US tax and reporting obligations (do not skip these)
Opening a US bank account does not create US tax by itself, but owning a US LLC as a non-resident creates reporting duties that carry severe penalties when ignored. This is independent of which bank you choose.
- Form 5472 + a pro-forma Form 1120. A US LLC that is foreign-owned and treated as a disregarded entity (the default for a single-member LLC) must file Form 5472 attached to a pro-forma 1120 every year it has a "reportable transaction" with its foreign owner — including capital you contribute and money you draw. The penalty for failing to file is $25,000, and it applies even when the LLC owes no income tax (IRS, About Form 5472). Treat this as the non-negotiable annual filing.
- 1099-K from your processor. Stripe and similar processors issue Form 1099-K only when payments exceed more than $20,000 AND more than 200 transactions in a year. The One Big Beautiful Bill Act, signed July 2025, repealed the planned $600 threshold and reverted to the long-standing $20,000/200 rule, confirmed by the IRS in Fact Sheet 2025-08 (IRS, "IRS issues FAQs on Form 1099-K threshold under the One, Big, Beautiful Bill"). Crucially, not receiving a 1099-K does not make income tax-free — all income is reportable.

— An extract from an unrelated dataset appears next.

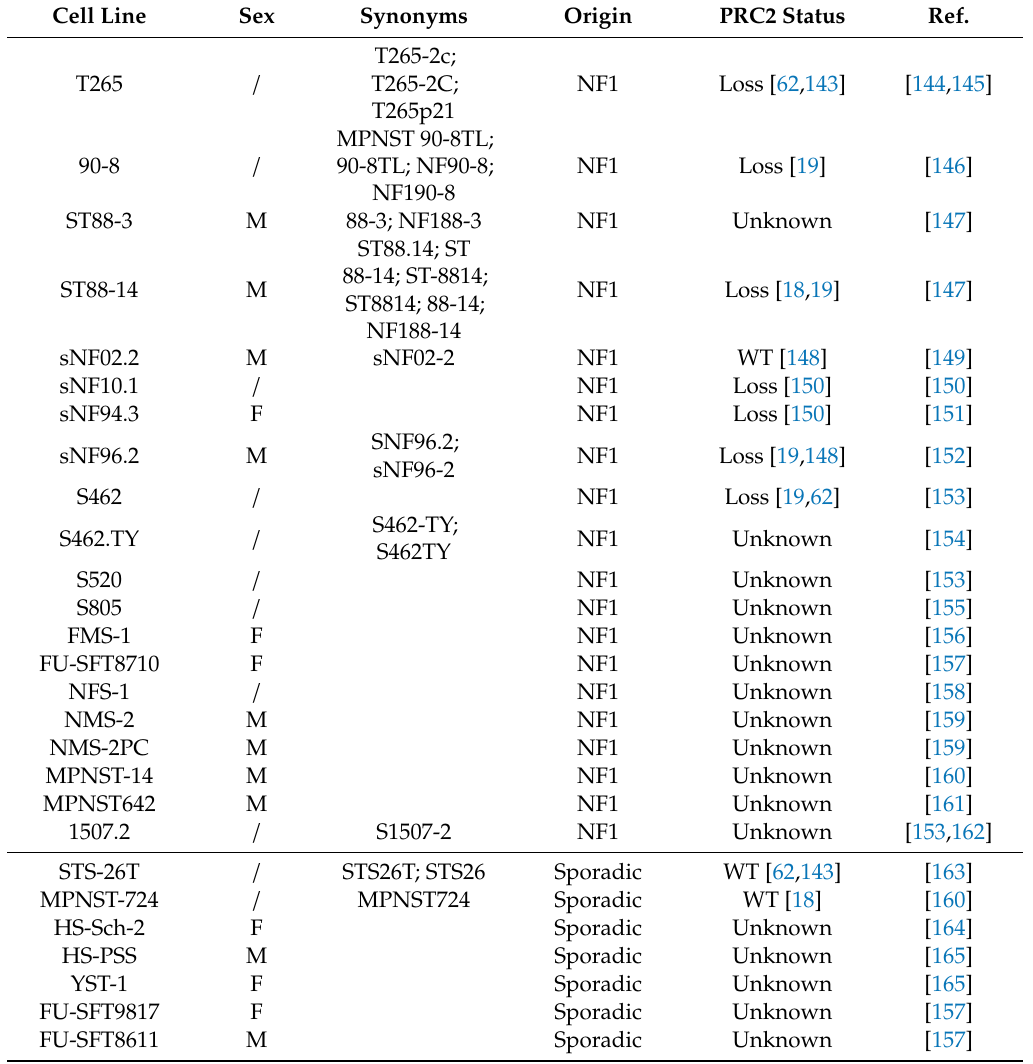
Table 1. A summary of immortalized cell lines used in MPNST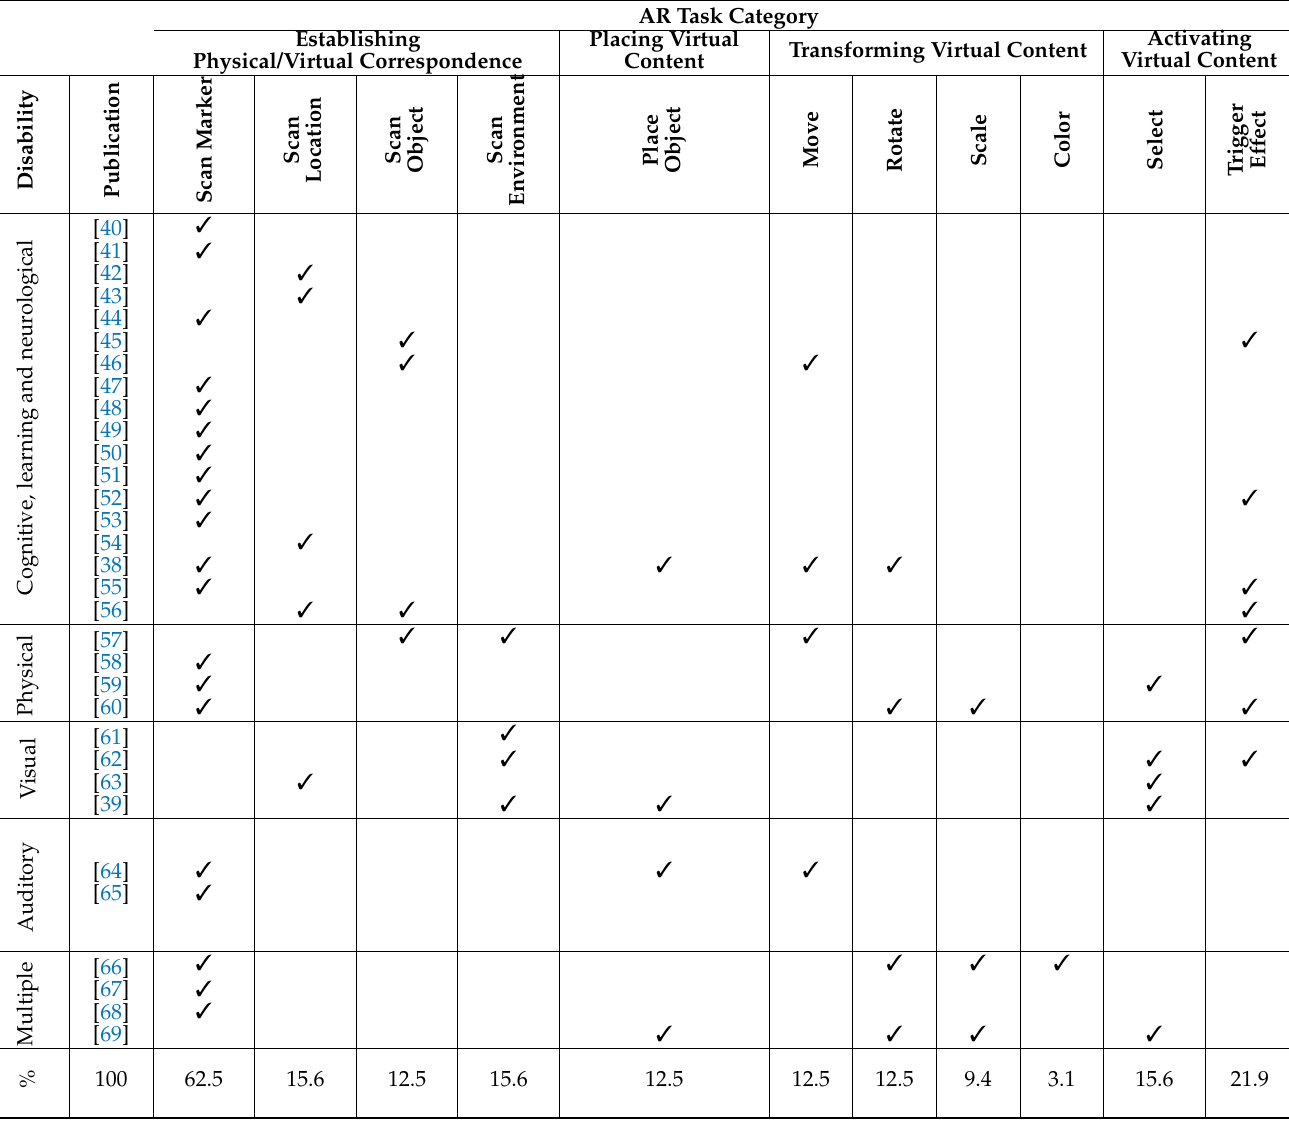
Table 2. Identified task types in every publication categorized by task category and disability type. AR Task Category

- BOI / FinCEN. Beneficial ownership reporting under the Corporate Transparency Act has shifted repeatedly. As of 2026, confirm the current requirement for foreign-owned US entities directly on FinCEN's Beneficial Ownership Information site before assuming you are exempt (FinCEN, Beneficial Ownership Information). Do not rely on a blog's snapshot — this rule has changed more than once.
- Tax treaties. Whether your US-source income is reduced by a treaty depends on your country of residence. Check the official IRS treaty table rather than guessing (IRS, United States Income Tax Treaties — A to Z).
None of this depends on whether you bank with Mercury or Relay — but it is the part that actually gets non-resident founders in trouble, far more than a bank choice ever does.
Common mistakes
- Believing FDIC protects you against Mercury or Relay failing. It protects against the partner bank (Choice, Column, or Thread) failing. The fintech-ledger risk is separate; keep large reserves where there is real treasury infrastructure.
- Assuming both are "$0 forever." Mercury's standard account is free, but Relay's better wire pricing and savings yield live on paid plans ($30 Grow / $90 Scale), and Relay charges $5/$10 on outgoing wires even on Starter.
- Using a registered-agent address as the LLC's business address. Increasingly rejected at both platforms in 2026. Use a genuine business address.
- Treating a Mercury rejection as final. Relay's separate underwriting often clears it; Wise is the broad fallback.
- Skipping Form 5472. The $25,000 penalty applies even with zero revenue and zero tax due. This is the most expensive mistake on this page.
- Expecting the 2025 "$600 1099-K" rule to apply. It was repealed. The threshold is more than $20,000 AND more than 200 transactions — but report all income regardless.
- Letting idle cash sit uninsured above coverage limits. Mercury sweeps up to $5M, Relay up to $3M. Above those, use additional institutions.
- Sending frequent non-USD wires from either. Mercury's 1% conversion fee and Relay's FX markup both lose to a dedicated multi-currency account for international payouts.
Bottom line
Mercury and Relay are both legitimate, well-run fintech banking platforms that open remotely for non-resident Wyoming LLC owners and insure deposits through reputable partner banks. The decision comes down to operating model, not prestige. Choose Mercury when you want a single primary US bank with treasury yield, a developer API, free USD wires, and the broadest feature set — the right default for most SaaS, e-commerce, and services founders. Choose Relay when sub-account budgeting (Profit First, multiple LLCs, separated tax and payroll cash) is central to how you run money, and you are willing to pay for a plan to unlock its better wire and savings pricing. Many founders simply open both. Whichever you pick, the bank is the easy part: get the Wyoming LLC and EIN right underneath it, and stay on top of Form 5472, the $20,000/200 1099-K reality, and FinCEN's current BOI position above it.